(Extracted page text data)
-.-.-
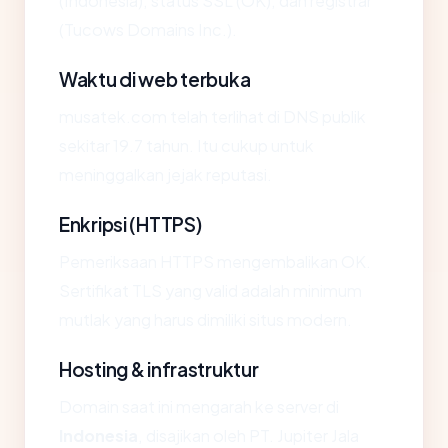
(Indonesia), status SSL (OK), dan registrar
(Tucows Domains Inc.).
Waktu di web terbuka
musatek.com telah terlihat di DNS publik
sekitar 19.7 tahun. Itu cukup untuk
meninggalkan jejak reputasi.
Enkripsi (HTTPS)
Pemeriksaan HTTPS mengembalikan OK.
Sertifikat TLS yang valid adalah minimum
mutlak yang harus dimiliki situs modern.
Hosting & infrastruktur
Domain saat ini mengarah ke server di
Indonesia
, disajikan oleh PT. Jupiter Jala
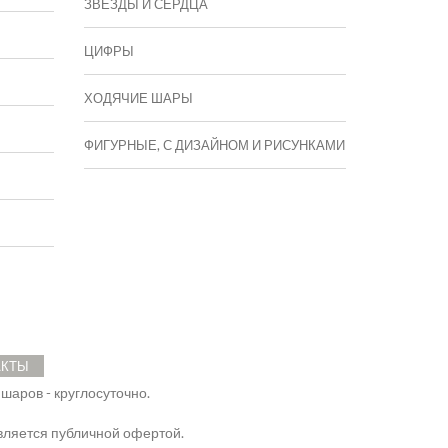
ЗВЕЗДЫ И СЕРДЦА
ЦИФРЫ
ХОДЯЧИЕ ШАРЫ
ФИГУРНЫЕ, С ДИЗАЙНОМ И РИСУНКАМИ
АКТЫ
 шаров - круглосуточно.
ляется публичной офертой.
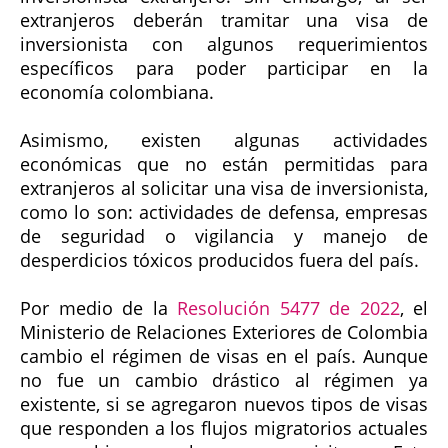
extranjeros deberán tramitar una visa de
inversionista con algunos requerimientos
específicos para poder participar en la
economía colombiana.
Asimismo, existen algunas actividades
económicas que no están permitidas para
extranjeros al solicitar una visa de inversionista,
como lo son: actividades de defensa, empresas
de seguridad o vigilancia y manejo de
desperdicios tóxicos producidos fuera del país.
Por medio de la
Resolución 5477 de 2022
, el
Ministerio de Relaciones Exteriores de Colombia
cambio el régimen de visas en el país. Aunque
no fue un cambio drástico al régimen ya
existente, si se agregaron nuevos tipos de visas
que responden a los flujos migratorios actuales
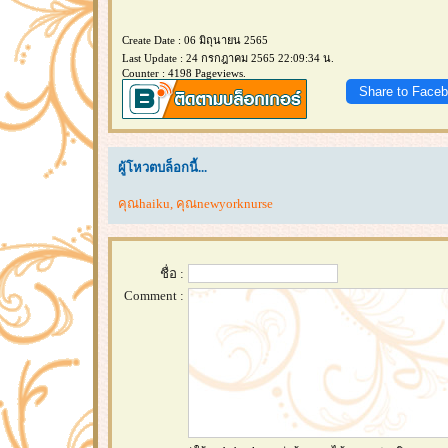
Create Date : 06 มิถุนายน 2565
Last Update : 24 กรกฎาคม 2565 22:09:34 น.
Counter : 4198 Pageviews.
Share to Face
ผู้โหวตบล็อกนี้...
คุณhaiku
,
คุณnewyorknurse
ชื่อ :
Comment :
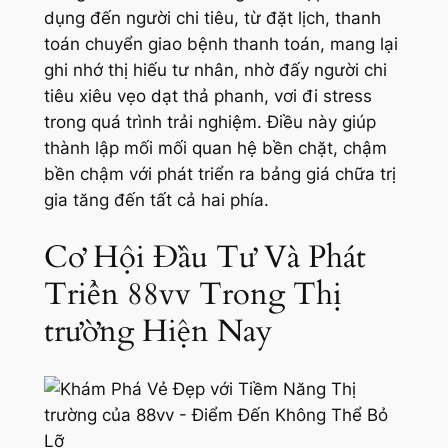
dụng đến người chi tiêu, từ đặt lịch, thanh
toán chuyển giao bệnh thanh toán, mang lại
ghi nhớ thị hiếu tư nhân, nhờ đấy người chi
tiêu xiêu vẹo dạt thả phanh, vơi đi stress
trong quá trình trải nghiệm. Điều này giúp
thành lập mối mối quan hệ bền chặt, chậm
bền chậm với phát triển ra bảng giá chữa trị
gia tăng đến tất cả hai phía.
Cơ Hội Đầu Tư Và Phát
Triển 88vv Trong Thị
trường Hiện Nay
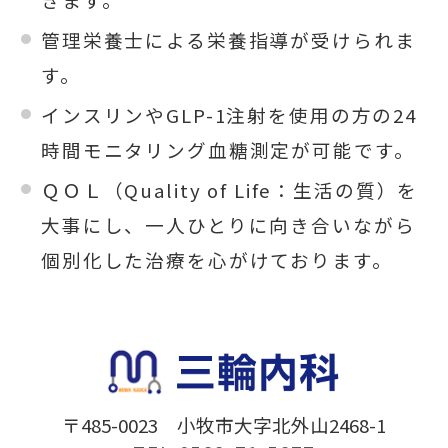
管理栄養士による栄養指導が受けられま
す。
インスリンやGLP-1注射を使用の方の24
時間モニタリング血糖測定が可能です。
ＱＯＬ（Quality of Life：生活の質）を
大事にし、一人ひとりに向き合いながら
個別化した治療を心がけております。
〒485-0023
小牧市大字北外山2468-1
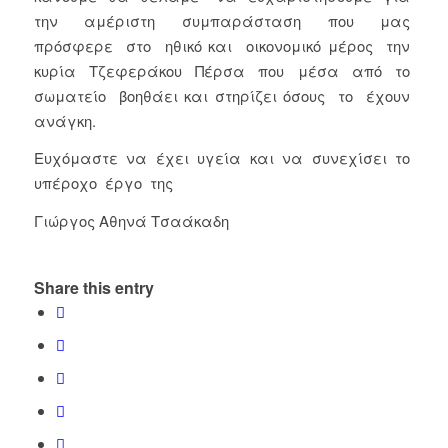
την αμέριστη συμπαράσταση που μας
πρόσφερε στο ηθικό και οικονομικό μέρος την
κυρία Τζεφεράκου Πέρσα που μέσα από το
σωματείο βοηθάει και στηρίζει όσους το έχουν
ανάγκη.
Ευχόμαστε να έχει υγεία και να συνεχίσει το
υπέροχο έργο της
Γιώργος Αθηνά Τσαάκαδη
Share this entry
-.-.-
**EXERCISE:**
Copy out the lines above from the line containing "(Tucows Domains Inc.)." through the line containing "economía colombiana.", exactly, and keep the pictures out.

**ANSWER TO THIS TASK:**
(Tucows Domains Inc.).
Waktu di web terbuka
musatek.com telah terlihat di DNS publik
sekitar 19.7 tahun. Itu cukup untuk
meninggalkan jejak reputasi.
Enkripsi (HTTPS)
Pemeriksaan HTTPS mengembalikan OK.
Sertifikat TLS yang valid adalah minimum
mutlak yang harus dimiliki situs modern.
Hosting & infrastruktur
Domain saat ini mengarah ke server di
Indonesia
, disajikan oleh PT. Jupiter Jala
ЗВЕЗДЫ И СЕРДЦА
ЦИФРЫ
ХОДЯЧИЕ ШАРЫ
ФИГУРНЫЕ, С ДИЗАЙНОМ И РИСУНКАМИ
АКТЫ
 шаров - круглосуточно.
ляется публичной офертой.
extranjeros deberán tramitar una visa de
inversionista con algunos requerimientos
específicos para poder participar en la
economía colombiana.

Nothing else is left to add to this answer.